_Data records_.
(begin)
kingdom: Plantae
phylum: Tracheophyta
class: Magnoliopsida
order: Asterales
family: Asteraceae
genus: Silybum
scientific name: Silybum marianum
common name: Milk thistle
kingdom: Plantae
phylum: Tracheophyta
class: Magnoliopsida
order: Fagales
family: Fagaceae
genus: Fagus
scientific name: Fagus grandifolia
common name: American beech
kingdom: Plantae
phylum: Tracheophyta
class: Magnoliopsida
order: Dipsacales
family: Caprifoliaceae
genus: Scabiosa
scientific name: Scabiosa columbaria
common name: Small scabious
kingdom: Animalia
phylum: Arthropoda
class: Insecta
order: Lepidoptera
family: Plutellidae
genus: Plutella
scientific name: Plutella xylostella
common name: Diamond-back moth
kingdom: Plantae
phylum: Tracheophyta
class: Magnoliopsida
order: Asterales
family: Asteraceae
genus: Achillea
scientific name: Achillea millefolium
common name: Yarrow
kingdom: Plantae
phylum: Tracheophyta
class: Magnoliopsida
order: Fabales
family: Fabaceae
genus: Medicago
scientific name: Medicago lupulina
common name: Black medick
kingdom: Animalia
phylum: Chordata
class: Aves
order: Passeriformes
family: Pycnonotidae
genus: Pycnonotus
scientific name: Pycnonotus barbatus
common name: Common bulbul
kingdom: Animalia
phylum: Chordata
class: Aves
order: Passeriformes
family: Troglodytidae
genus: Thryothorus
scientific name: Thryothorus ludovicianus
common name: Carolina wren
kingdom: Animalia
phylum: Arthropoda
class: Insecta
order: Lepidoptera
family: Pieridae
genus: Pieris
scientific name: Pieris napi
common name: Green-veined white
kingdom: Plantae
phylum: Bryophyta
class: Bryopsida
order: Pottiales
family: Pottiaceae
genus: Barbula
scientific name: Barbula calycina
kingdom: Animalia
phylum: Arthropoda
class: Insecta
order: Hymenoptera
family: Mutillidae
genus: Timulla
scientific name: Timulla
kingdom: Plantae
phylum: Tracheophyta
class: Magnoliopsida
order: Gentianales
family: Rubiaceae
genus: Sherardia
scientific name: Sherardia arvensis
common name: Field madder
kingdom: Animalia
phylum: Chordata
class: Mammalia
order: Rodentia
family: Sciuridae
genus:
(end)
_Problem to solve_. Copy out every line of the records above that contains the word "common".

_Answer to the task_.
common name: Milk thistle
common name: American beech
common name: Small scabious
common name: Diamond-back moth
common name: Yarrow
common name: Black medick
common name: Common bulbul
common name: Carolina wren
common name: Green-veined white
common name: Field madder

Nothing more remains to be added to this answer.